Role playing, as in Dungeons & Dragons. Yep, seriously. I was in an AP European History class in high school despite being a "B" student and everyone of my "higher GPA" classmates and I had to give an oral presentation about a research project we were randomly assigned. Well, in short, all of those straight "A" students sucked. Everyone was nervous and everyone gave the same dry performance.
The bonus I had is that I knew the teacher from another class and he was a really easy-going guy who also had a rather odd sense of humor (I referenced Monty Python a few times on papers and he just started to fill the paper with red ink in Monty Python quotes).
The speech was on Castiglione's Book of the Courtier (IE. the royal book of manners)
So in light of all of that, I decided I was going to give a speech completely different and I actually started to role play the speech in front of everyone, treating them all like uncivilized slobs and referencing "the book" for proper manners. The teacher and his assistant were laughing themselves off the chair and my classmates gave me a bunch of "deer in headlights" looks.

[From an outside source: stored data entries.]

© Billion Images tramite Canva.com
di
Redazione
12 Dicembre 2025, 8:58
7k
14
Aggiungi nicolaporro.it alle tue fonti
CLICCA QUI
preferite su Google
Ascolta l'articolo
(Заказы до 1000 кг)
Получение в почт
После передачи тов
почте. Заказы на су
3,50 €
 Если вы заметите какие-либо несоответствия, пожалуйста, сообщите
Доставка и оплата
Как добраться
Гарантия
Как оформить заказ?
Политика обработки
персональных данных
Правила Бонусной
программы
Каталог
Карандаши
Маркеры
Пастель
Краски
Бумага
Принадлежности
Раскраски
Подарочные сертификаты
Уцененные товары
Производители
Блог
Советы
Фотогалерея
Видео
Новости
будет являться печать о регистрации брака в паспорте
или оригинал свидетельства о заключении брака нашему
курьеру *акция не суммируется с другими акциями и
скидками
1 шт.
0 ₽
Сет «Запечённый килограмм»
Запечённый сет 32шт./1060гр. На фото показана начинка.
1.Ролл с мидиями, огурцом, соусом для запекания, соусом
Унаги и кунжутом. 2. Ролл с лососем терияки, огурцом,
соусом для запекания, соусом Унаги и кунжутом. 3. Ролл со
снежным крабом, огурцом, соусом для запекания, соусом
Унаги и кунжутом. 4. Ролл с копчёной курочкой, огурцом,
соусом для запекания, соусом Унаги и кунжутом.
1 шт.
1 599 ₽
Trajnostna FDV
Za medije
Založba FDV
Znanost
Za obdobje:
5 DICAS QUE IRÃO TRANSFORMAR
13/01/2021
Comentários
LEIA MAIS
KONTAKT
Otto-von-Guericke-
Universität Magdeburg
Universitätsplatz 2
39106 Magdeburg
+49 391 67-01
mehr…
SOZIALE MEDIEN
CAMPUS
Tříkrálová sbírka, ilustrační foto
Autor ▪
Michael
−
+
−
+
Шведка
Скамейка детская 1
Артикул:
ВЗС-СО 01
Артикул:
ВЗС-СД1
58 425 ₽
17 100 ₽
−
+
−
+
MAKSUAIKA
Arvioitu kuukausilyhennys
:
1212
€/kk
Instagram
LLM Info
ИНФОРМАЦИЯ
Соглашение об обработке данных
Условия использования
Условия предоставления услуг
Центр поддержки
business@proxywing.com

You know what? From that point on, I don't actually fear public speaking anymore
I discovered what makes it tolerable is interactive audience participation, asking questions, responding to jokes, etc. Professors in college got pissed off because my outline notes were all of about 5 words and didn't follow the standard format they gave us, but I'd be able to give a 5 minute presentation with those 5 words, so I must have been doing something right, right?
The other part was acting. Performance of Literature my Senior year on college. I must have been the only Business-related degree student in the class. But shattering that nervous barricade of "oh my god they're all staring at me!" and letting go of all of those reservations actually helped me no longer hate public speaking.